Question

In isosceles triangle △ABC,

AC
is the base and
AD
is the angle bisector of ∠A. What are the measures of the angles of this triangle if m∠ADB = 110°?

Answer 1

Isosceles triangle:

* two sides are equal.

* the base angle are always equal and

* the altitude is a perpendicular distance from the vertex to the base.

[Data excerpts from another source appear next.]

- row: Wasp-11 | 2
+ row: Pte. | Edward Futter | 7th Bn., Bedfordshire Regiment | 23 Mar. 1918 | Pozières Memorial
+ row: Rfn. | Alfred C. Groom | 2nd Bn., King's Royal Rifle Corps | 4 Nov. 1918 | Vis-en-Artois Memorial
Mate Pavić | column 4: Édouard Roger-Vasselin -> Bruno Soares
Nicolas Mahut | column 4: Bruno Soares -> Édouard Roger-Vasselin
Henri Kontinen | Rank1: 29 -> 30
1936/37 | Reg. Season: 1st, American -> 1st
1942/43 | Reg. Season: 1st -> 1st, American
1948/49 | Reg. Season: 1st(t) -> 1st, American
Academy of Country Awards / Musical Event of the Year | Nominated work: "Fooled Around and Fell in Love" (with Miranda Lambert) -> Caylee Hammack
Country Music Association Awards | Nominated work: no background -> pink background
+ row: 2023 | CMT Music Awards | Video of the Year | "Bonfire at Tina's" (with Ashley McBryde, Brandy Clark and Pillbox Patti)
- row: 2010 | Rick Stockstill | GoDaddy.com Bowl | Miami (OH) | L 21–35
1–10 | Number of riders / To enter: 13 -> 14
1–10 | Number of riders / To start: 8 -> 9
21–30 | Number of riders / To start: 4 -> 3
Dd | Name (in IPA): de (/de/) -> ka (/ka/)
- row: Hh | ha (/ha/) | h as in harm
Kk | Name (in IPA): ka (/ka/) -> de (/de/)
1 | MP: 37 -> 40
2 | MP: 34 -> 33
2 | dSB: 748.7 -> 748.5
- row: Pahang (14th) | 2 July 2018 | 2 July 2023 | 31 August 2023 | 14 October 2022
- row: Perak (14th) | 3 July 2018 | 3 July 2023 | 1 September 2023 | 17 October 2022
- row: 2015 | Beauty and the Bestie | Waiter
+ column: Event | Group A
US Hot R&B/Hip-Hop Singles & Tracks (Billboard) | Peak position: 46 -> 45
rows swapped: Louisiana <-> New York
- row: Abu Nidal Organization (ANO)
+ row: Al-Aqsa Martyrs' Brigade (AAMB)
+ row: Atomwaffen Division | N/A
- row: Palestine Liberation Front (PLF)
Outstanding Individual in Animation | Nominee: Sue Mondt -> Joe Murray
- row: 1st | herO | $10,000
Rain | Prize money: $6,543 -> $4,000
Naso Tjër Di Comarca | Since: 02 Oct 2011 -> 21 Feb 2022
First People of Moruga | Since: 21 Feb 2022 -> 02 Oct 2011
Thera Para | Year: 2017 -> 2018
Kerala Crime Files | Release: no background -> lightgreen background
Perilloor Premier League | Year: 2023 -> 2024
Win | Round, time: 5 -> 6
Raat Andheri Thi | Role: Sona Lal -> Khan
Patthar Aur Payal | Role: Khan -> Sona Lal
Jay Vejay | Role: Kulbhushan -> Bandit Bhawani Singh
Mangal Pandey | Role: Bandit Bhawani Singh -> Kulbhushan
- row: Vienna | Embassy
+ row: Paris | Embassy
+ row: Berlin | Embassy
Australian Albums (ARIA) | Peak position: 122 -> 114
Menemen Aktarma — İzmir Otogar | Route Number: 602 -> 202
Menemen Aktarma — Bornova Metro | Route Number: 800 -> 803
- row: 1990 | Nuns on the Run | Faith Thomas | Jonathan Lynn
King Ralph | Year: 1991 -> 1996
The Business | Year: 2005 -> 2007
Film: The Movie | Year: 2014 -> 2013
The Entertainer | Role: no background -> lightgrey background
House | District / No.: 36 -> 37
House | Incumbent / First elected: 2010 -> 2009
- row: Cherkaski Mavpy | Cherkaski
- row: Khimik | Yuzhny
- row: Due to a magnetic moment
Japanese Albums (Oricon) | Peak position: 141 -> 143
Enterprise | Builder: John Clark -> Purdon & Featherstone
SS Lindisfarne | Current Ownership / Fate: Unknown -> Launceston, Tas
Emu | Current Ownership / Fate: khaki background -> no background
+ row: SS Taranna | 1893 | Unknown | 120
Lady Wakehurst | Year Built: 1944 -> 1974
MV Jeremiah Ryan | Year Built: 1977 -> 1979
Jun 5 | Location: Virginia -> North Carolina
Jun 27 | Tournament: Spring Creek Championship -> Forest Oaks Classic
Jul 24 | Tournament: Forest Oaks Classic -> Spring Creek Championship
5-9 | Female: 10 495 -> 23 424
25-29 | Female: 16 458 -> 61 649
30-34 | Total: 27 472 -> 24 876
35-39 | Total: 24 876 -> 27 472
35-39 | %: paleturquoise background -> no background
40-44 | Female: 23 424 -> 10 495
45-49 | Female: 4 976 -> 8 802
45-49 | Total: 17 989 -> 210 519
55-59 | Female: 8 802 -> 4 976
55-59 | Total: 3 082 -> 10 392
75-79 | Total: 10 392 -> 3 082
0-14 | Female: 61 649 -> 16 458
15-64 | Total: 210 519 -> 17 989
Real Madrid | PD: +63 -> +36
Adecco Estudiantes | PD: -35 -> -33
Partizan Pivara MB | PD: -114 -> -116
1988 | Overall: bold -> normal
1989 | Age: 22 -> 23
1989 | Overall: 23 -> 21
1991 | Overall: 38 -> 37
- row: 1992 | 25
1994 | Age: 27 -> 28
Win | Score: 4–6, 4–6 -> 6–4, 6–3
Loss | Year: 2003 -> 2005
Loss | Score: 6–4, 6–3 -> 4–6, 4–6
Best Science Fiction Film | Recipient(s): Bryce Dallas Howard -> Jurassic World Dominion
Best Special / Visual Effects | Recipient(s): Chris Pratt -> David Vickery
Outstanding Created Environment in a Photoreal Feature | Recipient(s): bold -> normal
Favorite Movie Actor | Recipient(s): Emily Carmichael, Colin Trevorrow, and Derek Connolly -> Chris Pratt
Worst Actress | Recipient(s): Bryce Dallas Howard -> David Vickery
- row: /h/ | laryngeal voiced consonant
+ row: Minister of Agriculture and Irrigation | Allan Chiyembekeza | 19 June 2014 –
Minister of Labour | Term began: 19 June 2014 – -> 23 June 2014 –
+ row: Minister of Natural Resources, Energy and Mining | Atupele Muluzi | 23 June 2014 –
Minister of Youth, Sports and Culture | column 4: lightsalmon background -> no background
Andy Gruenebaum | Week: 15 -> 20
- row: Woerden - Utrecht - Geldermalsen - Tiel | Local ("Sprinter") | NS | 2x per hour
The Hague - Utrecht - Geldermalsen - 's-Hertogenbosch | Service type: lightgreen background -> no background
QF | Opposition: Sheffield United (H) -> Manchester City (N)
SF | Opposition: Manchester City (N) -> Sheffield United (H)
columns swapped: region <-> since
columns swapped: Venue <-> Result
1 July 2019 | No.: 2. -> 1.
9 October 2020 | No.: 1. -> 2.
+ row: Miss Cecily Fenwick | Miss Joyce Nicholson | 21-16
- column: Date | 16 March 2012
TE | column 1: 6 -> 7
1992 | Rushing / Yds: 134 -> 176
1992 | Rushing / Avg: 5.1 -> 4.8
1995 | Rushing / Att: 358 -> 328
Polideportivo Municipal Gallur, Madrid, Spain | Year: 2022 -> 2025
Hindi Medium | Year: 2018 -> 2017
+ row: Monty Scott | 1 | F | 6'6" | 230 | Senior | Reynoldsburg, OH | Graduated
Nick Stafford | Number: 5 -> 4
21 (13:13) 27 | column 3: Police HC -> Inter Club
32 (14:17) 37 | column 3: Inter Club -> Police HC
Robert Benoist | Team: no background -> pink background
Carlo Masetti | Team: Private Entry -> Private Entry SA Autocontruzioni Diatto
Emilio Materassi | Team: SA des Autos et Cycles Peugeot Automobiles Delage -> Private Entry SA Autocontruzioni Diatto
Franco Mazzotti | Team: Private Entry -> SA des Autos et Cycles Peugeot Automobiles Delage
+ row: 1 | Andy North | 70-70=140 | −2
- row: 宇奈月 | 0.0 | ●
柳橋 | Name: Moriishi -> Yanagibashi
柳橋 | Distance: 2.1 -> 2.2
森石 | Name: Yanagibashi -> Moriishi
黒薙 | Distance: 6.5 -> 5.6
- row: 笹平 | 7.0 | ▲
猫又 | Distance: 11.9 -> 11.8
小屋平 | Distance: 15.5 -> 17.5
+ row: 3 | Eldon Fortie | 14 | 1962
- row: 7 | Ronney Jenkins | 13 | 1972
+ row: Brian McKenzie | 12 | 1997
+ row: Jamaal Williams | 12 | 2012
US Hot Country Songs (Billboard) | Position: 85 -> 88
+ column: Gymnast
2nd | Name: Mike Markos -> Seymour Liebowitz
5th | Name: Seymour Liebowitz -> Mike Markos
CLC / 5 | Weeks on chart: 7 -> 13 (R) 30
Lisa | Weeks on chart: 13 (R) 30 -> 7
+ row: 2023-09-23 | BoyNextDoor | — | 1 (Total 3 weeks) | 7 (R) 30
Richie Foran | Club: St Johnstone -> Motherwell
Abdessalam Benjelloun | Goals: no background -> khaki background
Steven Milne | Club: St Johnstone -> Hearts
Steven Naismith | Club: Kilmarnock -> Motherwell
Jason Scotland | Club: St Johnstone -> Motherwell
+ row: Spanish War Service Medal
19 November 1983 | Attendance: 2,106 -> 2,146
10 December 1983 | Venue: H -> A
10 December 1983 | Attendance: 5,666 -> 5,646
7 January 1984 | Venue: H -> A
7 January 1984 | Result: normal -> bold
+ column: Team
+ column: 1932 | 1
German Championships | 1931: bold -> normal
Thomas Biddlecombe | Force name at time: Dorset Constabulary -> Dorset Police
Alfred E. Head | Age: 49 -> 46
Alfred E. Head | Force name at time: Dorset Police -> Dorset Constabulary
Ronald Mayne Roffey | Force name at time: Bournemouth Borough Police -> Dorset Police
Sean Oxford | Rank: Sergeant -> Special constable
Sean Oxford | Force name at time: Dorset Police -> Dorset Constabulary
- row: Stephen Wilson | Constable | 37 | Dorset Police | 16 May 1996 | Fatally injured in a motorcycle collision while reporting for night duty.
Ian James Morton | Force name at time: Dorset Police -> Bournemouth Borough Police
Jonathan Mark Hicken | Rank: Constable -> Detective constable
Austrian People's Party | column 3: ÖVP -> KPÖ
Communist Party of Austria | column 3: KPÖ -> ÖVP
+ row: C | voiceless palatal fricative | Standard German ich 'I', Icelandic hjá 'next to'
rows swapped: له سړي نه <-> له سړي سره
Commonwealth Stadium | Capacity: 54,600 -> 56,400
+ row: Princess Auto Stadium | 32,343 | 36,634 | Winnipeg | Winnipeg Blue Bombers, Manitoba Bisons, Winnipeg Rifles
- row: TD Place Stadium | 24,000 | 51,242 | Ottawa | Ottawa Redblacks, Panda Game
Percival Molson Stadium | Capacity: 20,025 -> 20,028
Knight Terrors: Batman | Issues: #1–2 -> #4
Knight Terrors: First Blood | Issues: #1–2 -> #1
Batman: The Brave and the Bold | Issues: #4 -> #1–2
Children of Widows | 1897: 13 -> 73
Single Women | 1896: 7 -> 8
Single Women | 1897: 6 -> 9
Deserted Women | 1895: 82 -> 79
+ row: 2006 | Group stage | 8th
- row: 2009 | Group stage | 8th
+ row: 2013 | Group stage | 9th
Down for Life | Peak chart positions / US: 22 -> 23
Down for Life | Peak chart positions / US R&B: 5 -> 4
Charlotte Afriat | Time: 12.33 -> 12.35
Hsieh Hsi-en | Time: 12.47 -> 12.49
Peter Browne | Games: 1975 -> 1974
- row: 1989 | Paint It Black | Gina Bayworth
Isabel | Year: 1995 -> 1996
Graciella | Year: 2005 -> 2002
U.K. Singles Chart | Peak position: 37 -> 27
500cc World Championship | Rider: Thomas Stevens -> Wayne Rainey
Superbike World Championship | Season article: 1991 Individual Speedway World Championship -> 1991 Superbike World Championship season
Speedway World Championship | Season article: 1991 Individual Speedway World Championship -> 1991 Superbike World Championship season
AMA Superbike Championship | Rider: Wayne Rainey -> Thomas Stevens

Since, the triangle ABC is an isosceles and AC is the base

⇒ AB=BC and
`\angle A = \angle C`

Also, AD is the angle bisector of
`\angle A`, which implies that it cuts the angle at A in two equal halves,

let
`\angle A= x^(\circ)`, then the bisectors cuts it in
`(x/2)^(\circ)`.

As per the given information, we know
`\angle ADB` is 110°, therefore, the line BDC forms a supplementary angle;

⇒
`\angle CDA = 180-110 =70^(\circ)`

As shown in picture given below:

By sum of all interior angles in a triangle is 180 degree, thus

`x+(x)/(2) +70^(\circ) =180^(\circ)` or

`(3x)/(2) = 180-70 = 110^(\circ)`

Simplify:

`x=(220)/(3) = 73(1)/(3)^(\circ)`

Therefore, the
`\angle A =\angle C = 73(1)/(3)^(\circ)`.

Now, to find the angle B, we have;

`\angle A+ \angle B +\angle C = 180^(\circ)` [Sum of the measure of the angles in a triangle is 180 degree]

or

`2\angle A+\angle B = 180^(\circ)` or

`\angle B = 180^(\circ)- 2\cdot (220)/(3) =180^(\circ)-(440)/(3)`

Simplify:

`\angle B = (100)/(3)= 33 (1)/(3)^(\circ)`.